If you want to do this so it has effect all the time, just set the variable in /etc/profile or your ~/.profile so it will take effect at startup/login.

Hope this helps -- but if there's a way to dynamically alter the prompt as you describe, putting a newline at the end only when the path is very long, I'll be interested to learn of it.


MensaWater 07-15-2010 03:35 PM


scripting a prompt that way won't work (beyond the first time)
I assume you meant that for the OP rather than my last example as it most assuredly works as I've been using it for many years.

GrapefruiTgirl 07-15-2010 03:39 PM

Yes, it was for the OP. For example:

export PS1="$(date)"

will now show the date as a prompt, but it shows the exact same date+time each time the prompt is shown, in the same console instance; the date/time doesn't advance. When one opens a new console, the date will again be fresh at first, but will not be updated further within the same console (i.e. it's not dynamic within a console instance).
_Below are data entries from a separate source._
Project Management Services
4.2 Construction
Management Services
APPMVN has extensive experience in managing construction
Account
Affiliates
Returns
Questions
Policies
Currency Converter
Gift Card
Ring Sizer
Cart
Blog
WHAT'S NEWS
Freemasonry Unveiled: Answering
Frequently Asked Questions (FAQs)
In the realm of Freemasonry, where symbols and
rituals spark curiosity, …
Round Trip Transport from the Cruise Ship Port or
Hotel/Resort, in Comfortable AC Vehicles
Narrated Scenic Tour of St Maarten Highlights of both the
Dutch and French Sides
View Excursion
rdgreenlaw 07-15-2010 04:07 PM

With thanks to The Linux Online website:

Create a shell script (You must be using BASH)



# Filename: addcr

pwd_len=20        # Default maximum length before prompt goes to next line

if [ $1 -gt 0 ]
    pwd_len=$1    # Override default if a command line parameter is given

if [ ${#dir} -gt $pwd_len ]
    echo ""        # Makes the cursor go to the next line
    echo "      "  # spaces in a bit

Place the script somewhere in your system (/usr/bin might be good.)

Then edit your .bashrc to include `/usr/bin/addcr` for the default length of 20 characters
or `/usr/bin/addcr #` for any other value (replace # with any number you wish) immediately before the \$ in PS1

My .bashrc contains 3 lines that set the value of PS1. These would each need to be altered if the prompt is to be effective for any terminal. Otherwise some terminals will see the change while others simply use the original prompt.
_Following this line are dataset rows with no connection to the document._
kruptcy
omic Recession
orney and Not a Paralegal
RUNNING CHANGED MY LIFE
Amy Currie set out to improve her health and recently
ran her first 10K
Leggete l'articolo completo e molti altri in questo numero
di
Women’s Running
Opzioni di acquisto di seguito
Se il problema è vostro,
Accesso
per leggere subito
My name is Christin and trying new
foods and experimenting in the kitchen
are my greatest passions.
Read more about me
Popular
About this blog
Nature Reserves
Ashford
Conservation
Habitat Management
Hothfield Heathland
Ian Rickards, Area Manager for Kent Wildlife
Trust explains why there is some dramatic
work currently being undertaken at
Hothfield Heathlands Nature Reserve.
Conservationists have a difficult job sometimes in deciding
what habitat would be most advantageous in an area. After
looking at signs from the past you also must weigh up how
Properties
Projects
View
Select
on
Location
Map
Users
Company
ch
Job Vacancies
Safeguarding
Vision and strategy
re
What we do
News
rdgreenlaw 07-15-2010 04:14 PM

Wrapping any command in a shell script, then executing the shell script by placing it in backticks (see my other post) makes it possible for anything to be dynamic including displaying the date using $(date).

The Linux Online website ( has a very complete section on programming the bash prompt which includes using bash scripts called at the time the prompt is displayed. This makes the prompt dynamically alterable.

I didn't know how easily it could be accomplished until I looked for an answer to statquant's question.

statquant 07-15-2010 05:55 PM

Wahhhhhhhhhhhhoooooooooo awesome !!!
thank you guys for all this, I was offline 3 hours and I come back with the solution to my problem.
I am trying this now... keep you posted !!